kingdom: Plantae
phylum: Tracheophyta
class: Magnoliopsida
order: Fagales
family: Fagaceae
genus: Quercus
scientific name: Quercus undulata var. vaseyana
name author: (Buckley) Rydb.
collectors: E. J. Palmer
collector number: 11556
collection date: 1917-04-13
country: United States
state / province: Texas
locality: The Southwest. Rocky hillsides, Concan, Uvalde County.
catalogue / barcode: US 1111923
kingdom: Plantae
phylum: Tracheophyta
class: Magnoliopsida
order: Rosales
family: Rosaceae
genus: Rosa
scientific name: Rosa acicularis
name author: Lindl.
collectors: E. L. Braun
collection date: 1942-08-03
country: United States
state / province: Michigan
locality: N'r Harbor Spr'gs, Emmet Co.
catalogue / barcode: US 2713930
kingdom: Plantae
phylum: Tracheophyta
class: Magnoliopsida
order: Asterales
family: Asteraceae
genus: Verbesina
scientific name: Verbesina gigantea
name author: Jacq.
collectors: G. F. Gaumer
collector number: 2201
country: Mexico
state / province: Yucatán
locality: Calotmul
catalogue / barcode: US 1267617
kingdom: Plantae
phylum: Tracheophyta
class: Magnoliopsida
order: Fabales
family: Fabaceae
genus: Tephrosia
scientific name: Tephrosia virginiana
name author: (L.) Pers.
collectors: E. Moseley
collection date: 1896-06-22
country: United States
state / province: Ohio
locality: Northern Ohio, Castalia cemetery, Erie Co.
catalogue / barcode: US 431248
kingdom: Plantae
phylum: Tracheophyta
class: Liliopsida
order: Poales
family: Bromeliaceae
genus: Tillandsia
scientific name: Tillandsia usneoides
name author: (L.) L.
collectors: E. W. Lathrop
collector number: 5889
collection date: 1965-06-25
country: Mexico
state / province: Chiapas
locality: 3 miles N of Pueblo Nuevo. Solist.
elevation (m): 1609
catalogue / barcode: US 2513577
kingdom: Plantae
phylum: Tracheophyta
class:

------------------------

Begin at the line that has "scientific name: Tephrosia virginiana" and stop after the last of the rows. Copy those lines again, switching "locality" to "place" and leaving everything else the same.

scientific name: Tephrosia virginiana
name author: (L.) Pers.
collectors: E. Moseley
collection date: 1896-06-22
country: United States
state / province: Ohio
place: Northern Ohio, Castalia cemetery, Erie Co.
catalogue / barcode: US 431248
kingdom: Plantae
phylum: Tracheophyta
class: Liliopsida
order: Poales
family: Bromeliaceae
genus: Tillandsia
scientific name: Tillandsia usneoides
name author: (L.) L.
collectors: E. W. Lathrop
collector number: 5889
collection date: 1965-06-25
country: Mexico
state / province: Chiapas
place: 3 miles N of Pueblo Nuevo. Solist.
elevation (m): 1609
catalogue / barcode: US 2513577
kingdom: Plantae
phylum: Tracheophyta
class:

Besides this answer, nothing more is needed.